Tony VanDemark of Little Canada had dabbled in politics before. He volunteered a few times for Republican candidates. But this year, VanDemark fully immersed himself in the process. His inspiration came from Texas Rep. and GOP presidential candidate Ron Paul.
"This was the first person to actually come out and say these are my beliefs, take it or leave it," he said. "This is the way I voted for the entire time I was in Congress take it or leave it. And it was just refreshing to see somebody who had that view."
VanDemark, an IT consultant and parent of two young children, said Paul stood out in the GOP debates with his opposition to the Iraq war. Paul's libertarian views on the economy, government and foreign policy also provided sharp contrasts.
"They don't want to necessarily take over party leadership. They just want a voice."
VanDemark went to his precinct caucus to support Paul. He's now headed to the state convention as a Paul delegate.
"He's brought in so many people into this that are motivated, that are on the ground floor, that are getting involved," he said. "And not just at the caucuses. They're staying involved. And they don't want to necessarily take over party leadership. They just want a voice."
But VanDemark and other Paul supporters will have to gather outside the convention hall in Rochester to hear their candidate speak.
Ron Carey, chairman of the Republican Party of Minnesota, said the only way Ron Paul can address the state convention is if he ends his candidacy and endorses John McCain.
"Rep. Paul waged a very credible battle here, but the battle is over and it's time to coalesce around Sen. McCain and enhance our chances of prevailing in November," Carey said. "There's no benefit for Republicans to continue on with a battle after the battle has been fought and a victor has been declared."
A similar assessment came from Paul himself in March, when he told supporters in a video that his campaign was winding down and that a victory in the conventional sense was not available. But Paul never ended the campaign.
Marianne Stebbins, Paul's state coordinator in Minnesota, said his candidacy is still serving an important educational role.
"The reason we're still in this, the reason Ron Paul is still in this is because we think his message is important," she said. "We think the Republican Party has slid and plummeted really a long ways from its core principles. So we want to have the other delegates hear somebody actually get up there and talk about what the Republican Party used to believe in."
Paul supporters also want their message heard in September at the party's national convention in St. Paul. Stebbins said the goal at the state convention is to add to Ron Paul's national delegate count. But she expects party leaders will take steps to prevent that.
Paul supporters are running into similar roadblocks throughout the country.
Alan Abramowitz, a political science professor at Emory University, said the Republican establishment wants Paul out of the way as they unify the party behind John McCain. But Abramowitz said Republicans run a risk if they close the door on Paul supporters.
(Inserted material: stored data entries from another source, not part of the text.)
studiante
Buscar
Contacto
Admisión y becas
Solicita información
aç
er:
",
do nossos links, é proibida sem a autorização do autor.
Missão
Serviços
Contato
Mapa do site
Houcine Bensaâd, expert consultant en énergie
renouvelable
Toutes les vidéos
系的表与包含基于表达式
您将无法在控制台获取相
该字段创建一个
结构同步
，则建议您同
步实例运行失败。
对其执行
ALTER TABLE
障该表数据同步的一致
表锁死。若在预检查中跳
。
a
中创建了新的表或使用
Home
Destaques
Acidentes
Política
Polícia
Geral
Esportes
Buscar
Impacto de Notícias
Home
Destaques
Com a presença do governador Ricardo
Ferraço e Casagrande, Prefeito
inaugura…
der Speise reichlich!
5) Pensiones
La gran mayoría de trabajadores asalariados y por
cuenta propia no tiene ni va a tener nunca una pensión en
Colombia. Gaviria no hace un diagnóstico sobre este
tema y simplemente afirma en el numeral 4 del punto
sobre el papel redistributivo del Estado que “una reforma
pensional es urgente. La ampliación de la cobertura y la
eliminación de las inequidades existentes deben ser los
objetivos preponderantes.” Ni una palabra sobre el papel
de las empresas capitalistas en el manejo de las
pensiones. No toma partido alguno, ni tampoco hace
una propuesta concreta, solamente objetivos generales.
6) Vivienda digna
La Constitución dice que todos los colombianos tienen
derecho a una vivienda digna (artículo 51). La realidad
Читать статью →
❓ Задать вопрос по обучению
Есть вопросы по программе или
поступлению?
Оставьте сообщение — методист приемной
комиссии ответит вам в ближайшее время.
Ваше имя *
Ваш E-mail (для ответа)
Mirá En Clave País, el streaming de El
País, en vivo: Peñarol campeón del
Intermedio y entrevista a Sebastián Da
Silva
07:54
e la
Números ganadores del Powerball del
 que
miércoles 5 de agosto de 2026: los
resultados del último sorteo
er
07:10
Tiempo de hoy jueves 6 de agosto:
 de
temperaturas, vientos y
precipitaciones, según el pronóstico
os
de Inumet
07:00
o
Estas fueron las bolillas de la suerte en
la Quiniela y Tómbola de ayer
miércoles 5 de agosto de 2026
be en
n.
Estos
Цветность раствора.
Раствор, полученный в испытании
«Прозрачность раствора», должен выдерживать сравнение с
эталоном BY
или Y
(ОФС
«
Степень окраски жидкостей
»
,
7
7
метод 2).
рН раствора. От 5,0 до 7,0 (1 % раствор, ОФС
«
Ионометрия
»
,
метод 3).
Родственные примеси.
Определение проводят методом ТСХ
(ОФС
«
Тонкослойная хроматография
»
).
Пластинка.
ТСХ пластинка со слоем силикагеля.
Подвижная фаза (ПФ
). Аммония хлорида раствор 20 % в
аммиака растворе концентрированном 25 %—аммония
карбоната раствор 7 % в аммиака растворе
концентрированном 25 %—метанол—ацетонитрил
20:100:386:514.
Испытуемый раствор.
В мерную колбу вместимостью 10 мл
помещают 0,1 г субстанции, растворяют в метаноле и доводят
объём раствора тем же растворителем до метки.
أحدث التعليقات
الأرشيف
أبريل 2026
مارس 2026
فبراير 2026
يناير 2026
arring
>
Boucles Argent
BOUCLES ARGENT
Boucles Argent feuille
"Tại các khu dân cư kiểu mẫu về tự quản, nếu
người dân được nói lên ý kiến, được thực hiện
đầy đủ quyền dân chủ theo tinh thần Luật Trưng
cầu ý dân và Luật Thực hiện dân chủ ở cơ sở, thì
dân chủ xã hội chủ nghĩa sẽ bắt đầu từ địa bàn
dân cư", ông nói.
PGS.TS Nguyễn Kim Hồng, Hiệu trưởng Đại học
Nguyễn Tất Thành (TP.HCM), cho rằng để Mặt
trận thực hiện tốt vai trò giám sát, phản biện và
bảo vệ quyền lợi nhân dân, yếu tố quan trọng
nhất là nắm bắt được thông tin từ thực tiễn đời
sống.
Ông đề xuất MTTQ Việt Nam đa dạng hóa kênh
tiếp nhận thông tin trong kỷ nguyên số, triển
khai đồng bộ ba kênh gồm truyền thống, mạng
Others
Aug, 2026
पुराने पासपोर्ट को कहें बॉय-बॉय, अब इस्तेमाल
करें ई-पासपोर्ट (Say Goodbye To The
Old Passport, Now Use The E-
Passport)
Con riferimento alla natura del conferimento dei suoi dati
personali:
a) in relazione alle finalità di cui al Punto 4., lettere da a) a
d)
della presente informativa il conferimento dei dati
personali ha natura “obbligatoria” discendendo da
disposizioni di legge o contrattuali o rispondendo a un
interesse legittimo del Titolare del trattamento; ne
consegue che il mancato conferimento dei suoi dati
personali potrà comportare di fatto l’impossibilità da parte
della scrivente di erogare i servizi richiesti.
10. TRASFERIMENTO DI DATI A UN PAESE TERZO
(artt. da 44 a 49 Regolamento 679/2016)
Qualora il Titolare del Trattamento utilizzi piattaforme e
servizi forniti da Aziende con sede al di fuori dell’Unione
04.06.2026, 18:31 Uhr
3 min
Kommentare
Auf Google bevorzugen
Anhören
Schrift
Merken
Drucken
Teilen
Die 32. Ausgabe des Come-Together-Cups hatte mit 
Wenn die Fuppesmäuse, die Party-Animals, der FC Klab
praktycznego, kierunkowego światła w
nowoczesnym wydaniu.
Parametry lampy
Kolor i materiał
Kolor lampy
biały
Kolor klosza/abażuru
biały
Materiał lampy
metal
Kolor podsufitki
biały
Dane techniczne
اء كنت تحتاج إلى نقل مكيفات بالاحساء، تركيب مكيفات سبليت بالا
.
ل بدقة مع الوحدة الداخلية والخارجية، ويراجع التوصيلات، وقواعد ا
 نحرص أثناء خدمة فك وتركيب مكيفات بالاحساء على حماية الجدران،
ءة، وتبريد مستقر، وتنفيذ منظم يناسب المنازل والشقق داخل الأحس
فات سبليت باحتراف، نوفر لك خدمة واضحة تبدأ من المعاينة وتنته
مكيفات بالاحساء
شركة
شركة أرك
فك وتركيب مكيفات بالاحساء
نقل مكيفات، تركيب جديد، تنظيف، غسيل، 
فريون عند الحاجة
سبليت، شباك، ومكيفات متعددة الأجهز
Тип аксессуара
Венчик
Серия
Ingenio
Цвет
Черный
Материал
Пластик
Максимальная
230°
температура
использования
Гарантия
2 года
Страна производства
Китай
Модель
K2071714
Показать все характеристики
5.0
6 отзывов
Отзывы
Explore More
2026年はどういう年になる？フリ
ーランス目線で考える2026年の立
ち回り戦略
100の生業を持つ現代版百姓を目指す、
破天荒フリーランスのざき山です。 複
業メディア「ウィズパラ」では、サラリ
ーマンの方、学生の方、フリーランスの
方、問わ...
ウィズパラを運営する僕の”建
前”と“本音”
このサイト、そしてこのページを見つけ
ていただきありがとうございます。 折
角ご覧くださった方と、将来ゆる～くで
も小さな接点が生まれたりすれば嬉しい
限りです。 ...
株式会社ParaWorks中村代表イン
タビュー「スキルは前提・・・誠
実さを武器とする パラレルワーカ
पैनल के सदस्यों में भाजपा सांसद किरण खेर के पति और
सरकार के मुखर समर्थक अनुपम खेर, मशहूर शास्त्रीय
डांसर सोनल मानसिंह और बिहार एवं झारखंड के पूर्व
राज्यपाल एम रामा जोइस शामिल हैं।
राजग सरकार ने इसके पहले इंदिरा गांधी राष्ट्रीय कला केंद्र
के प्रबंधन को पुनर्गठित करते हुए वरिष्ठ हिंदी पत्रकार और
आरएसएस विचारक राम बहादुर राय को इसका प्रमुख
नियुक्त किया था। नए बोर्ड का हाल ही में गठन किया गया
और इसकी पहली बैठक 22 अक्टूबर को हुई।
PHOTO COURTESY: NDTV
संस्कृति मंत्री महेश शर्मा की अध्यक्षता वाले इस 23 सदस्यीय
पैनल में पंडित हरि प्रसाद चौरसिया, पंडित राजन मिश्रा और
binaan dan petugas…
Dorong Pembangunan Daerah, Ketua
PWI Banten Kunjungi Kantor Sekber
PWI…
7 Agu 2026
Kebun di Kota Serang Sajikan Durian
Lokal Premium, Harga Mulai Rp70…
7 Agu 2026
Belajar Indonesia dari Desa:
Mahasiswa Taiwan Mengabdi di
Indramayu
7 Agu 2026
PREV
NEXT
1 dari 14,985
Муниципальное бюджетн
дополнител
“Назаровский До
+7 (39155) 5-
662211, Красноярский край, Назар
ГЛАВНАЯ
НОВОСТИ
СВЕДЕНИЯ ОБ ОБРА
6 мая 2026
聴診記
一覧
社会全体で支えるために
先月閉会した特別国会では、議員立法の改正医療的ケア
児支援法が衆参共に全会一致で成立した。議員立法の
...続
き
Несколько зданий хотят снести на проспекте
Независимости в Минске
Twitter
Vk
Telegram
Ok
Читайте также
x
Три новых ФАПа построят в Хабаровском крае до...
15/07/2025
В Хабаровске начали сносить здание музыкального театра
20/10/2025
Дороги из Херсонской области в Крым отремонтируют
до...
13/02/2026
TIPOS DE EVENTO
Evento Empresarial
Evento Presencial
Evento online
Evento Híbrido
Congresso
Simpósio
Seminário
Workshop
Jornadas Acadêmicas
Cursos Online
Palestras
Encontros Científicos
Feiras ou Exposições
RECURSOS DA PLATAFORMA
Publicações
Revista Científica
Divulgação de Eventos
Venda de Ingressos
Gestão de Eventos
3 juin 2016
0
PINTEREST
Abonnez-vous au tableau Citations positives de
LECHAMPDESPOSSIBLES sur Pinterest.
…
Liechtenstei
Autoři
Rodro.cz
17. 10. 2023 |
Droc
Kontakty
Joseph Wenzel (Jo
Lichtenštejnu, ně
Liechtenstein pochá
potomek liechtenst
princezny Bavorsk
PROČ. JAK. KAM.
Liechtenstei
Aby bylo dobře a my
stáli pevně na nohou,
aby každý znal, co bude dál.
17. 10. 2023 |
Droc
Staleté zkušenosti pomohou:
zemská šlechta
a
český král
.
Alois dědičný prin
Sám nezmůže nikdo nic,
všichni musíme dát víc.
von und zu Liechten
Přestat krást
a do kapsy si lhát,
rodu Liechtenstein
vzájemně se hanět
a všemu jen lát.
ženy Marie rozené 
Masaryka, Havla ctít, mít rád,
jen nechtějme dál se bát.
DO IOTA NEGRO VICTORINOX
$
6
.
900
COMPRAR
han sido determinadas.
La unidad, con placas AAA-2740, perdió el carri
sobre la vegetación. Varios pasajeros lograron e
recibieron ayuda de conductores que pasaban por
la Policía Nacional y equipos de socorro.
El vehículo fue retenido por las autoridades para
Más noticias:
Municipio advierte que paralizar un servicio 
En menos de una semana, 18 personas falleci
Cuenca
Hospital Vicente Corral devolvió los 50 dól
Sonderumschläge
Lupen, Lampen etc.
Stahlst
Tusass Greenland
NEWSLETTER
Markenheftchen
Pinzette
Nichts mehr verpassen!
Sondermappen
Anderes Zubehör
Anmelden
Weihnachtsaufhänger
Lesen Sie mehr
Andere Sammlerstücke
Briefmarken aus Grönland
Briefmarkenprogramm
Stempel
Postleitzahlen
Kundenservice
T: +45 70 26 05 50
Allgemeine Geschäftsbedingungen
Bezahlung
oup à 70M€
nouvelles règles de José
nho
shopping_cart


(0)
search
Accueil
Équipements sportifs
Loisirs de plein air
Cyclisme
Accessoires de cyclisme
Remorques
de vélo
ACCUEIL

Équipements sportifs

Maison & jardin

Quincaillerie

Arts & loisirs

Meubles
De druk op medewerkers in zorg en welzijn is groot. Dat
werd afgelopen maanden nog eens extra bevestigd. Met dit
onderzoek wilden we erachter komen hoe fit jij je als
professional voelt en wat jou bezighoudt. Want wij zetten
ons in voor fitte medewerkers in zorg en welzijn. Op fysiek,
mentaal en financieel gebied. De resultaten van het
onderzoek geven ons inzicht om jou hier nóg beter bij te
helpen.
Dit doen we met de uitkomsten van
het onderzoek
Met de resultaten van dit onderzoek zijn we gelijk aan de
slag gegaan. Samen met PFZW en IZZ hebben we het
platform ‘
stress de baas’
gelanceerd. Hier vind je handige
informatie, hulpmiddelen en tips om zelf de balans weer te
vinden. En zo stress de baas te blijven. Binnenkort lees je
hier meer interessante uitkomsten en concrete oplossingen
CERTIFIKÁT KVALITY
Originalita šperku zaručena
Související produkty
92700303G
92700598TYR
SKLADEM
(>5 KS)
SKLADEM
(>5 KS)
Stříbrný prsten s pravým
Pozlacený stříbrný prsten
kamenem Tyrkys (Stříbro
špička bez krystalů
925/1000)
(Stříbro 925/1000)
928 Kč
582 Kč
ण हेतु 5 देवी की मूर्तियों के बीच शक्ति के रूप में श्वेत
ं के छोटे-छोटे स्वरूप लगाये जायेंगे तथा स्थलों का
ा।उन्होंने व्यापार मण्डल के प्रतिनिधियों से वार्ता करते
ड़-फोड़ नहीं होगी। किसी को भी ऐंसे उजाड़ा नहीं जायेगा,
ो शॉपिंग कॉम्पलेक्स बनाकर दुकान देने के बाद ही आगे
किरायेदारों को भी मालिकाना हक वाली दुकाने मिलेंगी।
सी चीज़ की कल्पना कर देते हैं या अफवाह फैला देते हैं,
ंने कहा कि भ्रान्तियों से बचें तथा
"I mean they're obviously not a large group, but if you alienate them, shut them out of the process, I think there's a real risk that those people would then look to a third party or independent candidate in November," he said.
Abramowitz said alienated Paul supporters could likely move toward former Republican Rep. Bob Barr, who's running as the Libertarian Party candidate for president.
He said Barr might win 2 or 3 percent of the vote in November, which could potentially affect the outcome in a few swing states.